The SB4 lawsuit that Ken Paxton filed, to get the law pre-emptively declared to be constitutional, had its hearing in Austin on Thursday.
A federal judge on Thursday criticized the politics surrounding Texas’ new immigration-enforcement law and hinted that he’d be unable to take the case over from his colleague in Bexar County.
U.S. District Judge Sam Sparks told attorneys for the state of Texas that he had a docket twice as busy as San Antonio-based Orlando Garcia after he was asked by the state to declare Austin the appropriate venue for what’s gearing up to be a lengthy court battle over Senate bill 4.
[…]
“San Antonio has a track record of evidence that Judge Garcia can take into consideration,” Sparks said, referring to a seven-hour hearing on Monday in San Antonio where attorneys for both sides argued over the legality of allowing state governments to enforce federal immigration laws. He added that he has a trial scheduled in August that could likely spill into September.
Thursday’s hearing was a dramatic shift from Monday’s display, where Garcia sat largely silent and appeared to take every motion, argument and counter-argument into consideration.

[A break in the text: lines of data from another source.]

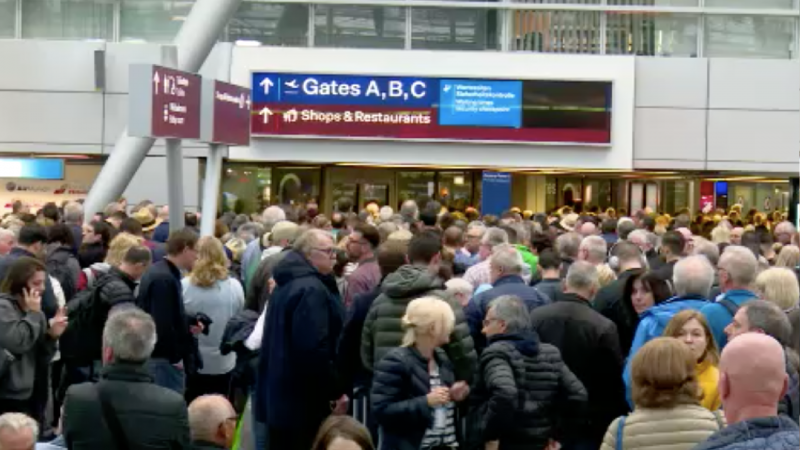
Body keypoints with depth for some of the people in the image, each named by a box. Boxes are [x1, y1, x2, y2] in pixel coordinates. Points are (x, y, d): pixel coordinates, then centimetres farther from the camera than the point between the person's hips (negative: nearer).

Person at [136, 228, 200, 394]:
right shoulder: (165, 279, -21)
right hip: (164, 358, -10)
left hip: (153, 355, 10)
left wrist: (187, 324, 9)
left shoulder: (157, 272, 11)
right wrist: (175, 357, -18)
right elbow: (162, 323, -25)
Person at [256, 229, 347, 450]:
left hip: (281, 394, 10)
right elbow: (315, 349, -25)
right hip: (303, 400, -10)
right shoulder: (311, 290, -18)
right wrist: (336, 391, -16)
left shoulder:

Sparks instead often interrupted the attorneys and repeated what he said should be simple questions to answer when the attorneys strayed off topic. He also hinted that he believed parties that joined the lawsuit against the state did so for political purposes.

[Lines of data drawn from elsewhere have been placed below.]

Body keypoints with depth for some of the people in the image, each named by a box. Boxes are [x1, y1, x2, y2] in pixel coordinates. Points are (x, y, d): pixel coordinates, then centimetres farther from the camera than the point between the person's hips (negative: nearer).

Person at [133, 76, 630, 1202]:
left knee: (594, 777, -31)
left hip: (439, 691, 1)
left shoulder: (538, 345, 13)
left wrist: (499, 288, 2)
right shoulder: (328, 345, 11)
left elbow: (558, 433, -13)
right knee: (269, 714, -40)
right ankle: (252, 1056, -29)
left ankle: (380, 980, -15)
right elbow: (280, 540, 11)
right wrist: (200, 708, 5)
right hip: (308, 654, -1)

“The city of Austin just got in because it’s political and they get a lot of advertisement” [in the press], he said.
[…]
The judge also cast doubt on whether any court would be able to declare a law constitutional when it hasn’t gone into effect yet.

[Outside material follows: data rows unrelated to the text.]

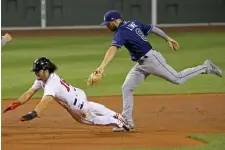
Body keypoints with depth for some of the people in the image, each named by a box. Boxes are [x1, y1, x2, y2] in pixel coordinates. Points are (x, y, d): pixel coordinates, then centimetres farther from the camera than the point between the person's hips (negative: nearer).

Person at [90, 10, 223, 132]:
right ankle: (127, 121, 5)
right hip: (141, 65, 10)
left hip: (151, 59, -10)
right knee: (127, 88, 4)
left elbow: (112, 50, -35)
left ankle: (205, 68, 14)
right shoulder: (134, 23, 8)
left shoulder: (120, 33, -19)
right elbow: (153, 29, 12)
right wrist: (168, 39, 21)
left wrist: (102, 66, -46)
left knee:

“I don’t have the authority to forecast the future and you have a statute that doesn’t come into effect until September,” he told David Hacker, a lawyer for the attorney general’s office.
Sparks didn’t give a time line on when he’d rule on the motion to move the case to Austin.
See here and here for the background. I’m sure there was a good helping of politics in the various cities’ and counties’ decisions to pile onto the anti_SB4 lawsuit, but then SB4 itself was all about politics. Based on the things Judge Sparks said during the hearing, I’d prefer he leave the San Antonio lawsuit be rather than combine it with the Paxton lawsuit. At least he doesn’t seem inclined to take any action before the law is scheduled to go into effect. The Statesman and the DMN have more.
Hey, Kuff:
This really needs a discussion here. Most of the states that successfully sued Obama to stop DAPA are now going after DACA, using the exact same legal reasoning. Texas is one of those states.
https://twitter.com/i/web/status/880515732257296385
This suit should be successful, and should force Congress to either do something, or do nothing, which in itself is doing something.
When a party no longer has ideas it pushes hate, the party of Trump is now the party of ignorant racist bigot haters. Three groups they will target Latinos, Muslims, and LGBT.